Give the number of lines in the data below where the string "pinky" occurs, and nothing else.

»»

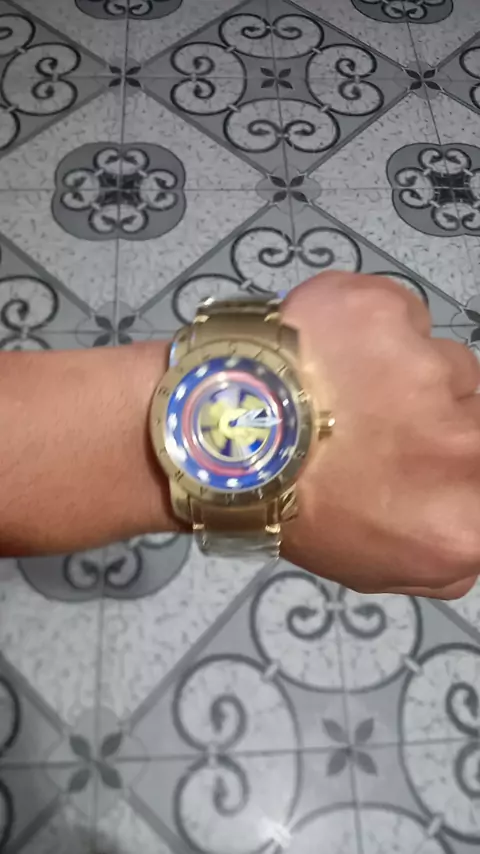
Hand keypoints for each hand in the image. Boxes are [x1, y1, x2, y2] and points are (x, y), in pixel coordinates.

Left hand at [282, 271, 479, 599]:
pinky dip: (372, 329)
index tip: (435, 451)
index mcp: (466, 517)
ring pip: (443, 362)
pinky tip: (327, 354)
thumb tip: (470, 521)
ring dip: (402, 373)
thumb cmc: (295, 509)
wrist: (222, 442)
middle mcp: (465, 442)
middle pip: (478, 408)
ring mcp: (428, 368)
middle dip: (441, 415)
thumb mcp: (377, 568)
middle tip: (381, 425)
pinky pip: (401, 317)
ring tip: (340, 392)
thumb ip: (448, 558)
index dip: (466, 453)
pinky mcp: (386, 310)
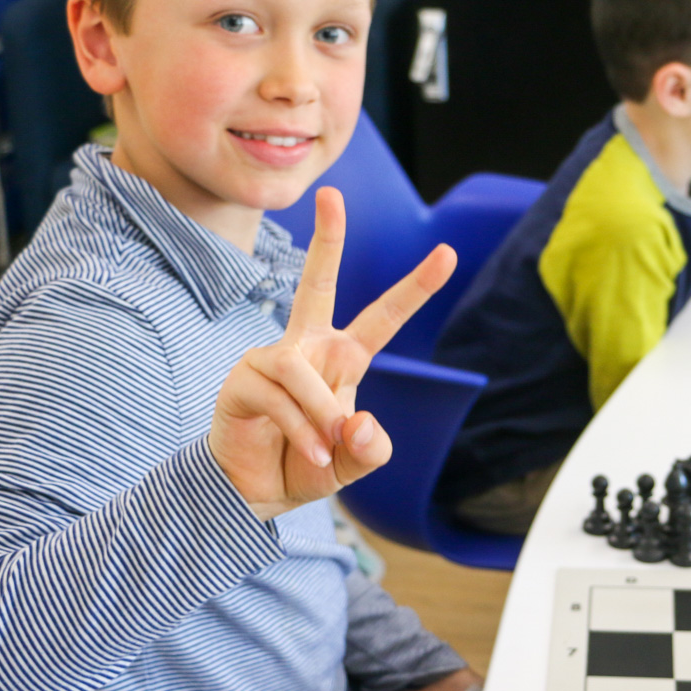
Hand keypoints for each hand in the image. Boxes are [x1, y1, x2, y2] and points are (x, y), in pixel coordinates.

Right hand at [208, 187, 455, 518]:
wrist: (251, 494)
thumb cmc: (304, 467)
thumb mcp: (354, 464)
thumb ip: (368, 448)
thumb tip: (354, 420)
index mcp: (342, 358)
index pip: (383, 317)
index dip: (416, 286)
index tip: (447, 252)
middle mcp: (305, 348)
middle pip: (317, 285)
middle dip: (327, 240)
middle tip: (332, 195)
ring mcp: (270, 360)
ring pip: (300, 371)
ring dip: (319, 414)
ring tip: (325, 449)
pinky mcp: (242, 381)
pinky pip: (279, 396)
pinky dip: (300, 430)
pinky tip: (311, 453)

««

◆ **Solution to this exercise**: 8